Fortunately, the BBC's R&D group provided a free and open-source command-line tool to generate summary files in both binary and JSON formats. While it can also create waveform images, I'll not cover it as this feature may not align well with modern responsive designs.

bbc / audiowaveform

There exists many libraries to achieve the same. I picked this one since it's well documented, open source, free and actively maintained. Also, even though it's written in C++, it's pretty easy to wrap it to be used from an another programming language. Note that the BBC released few JS tools for data consumption, which, even if not employed directly, can serve you as a valuable references for comprehending the underlying mechanisms.

To follow allong I would advice to establish a web service capable of receiving audio files (like GCS or Amazon S3). These files can be copied locally and then summarized using the audiowaveform tool to JSON or binary data:

$ audiowaveform -i input.mp3 -o result.json

The choice of window size, typically set at 256 samples by default, depends significantly on the intended use of the waveform and the average duration and sample rates of the audio files in question. Grouping 256 samples together in the context of a 44.1KHz audio file still yields over 172 data points per second. However, for very brief audio snippets, this window size may prove insufficient. To illustrate the problem let's take the example of a short cymbal sample, where the entire file is under 2 seconds and the cymbal hit itself lasts around 500 milliseconds. After rendering the waveform in a Flutter app (also possible to render it in a web canvas) it's evident that adaptability in window size is essential.

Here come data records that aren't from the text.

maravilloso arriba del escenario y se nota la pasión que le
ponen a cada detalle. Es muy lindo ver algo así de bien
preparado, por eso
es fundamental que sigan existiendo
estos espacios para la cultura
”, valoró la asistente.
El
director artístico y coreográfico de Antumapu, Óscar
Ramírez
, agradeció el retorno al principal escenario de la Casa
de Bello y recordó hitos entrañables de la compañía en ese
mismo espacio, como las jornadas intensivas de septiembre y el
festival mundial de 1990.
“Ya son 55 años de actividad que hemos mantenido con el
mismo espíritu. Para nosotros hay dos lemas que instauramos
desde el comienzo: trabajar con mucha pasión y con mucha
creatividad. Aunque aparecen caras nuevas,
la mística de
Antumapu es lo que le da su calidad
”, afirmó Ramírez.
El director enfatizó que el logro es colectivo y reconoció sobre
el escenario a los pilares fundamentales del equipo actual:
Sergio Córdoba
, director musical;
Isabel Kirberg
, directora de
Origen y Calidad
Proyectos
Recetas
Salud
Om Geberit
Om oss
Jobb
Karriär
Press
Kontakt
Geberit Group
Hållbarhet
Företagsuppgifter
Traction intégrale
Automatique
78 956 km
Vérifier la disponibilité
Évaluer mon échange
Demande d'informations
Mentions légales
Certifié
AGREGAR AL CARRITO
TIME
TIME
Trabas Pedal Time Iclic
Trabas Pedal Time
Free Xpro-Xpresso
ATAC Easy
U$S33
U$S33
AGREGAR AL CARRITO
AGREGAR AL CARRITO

As you can see the resolution is not good. Let's use smaller window of 128 samples now:

That's better but still too low for some applications that require to zoom in. Let's now use a window of 64 samples and notice the improved resolution:

Please note that while the BBC tool is a user-friendly and demonstrative choice, it's just one of many freely available tools at your disposal. Your selection might depend on the specific requirements of your use case. For instance, if you prefer normalized averages, other existing tools like SoX or FFmpeg can be suitable alternatives. If zooming functionality isn't a concern, I would suggest you opt for a fixed resolution that accommodates the majority of your files, such as 800 points per file, and compute averages dynamically based on the source length.

Additionally, it's recommended, as the BBC tool does, to store the data as integer values rather than using floating-point numbers. Specify the bit depth for your data so that you can perform data conversion during rendering, maintaining a consistent range of -1/+1. This approach significantly reduces file size and enhances parsing speed. Whether you choose a binary or other format, ensure that you store the file in a gzipped format to minimize network transfer time and improve efficiency.

Conclusion

Here are the main points to keep in mind that I learned while developing swound.com.

  • Pre-calculate waveforms on the server side, with open source libraries such as the BBC’s or SoX/FFmpeg.
  • Tweak the sampling window based on your use cases or the file duration.
  • Use modern cloud solutions such as PubSub, SQS, and on-demand cloud functions to seamlessly handle large volume of files while maintaining cost-effectiveness.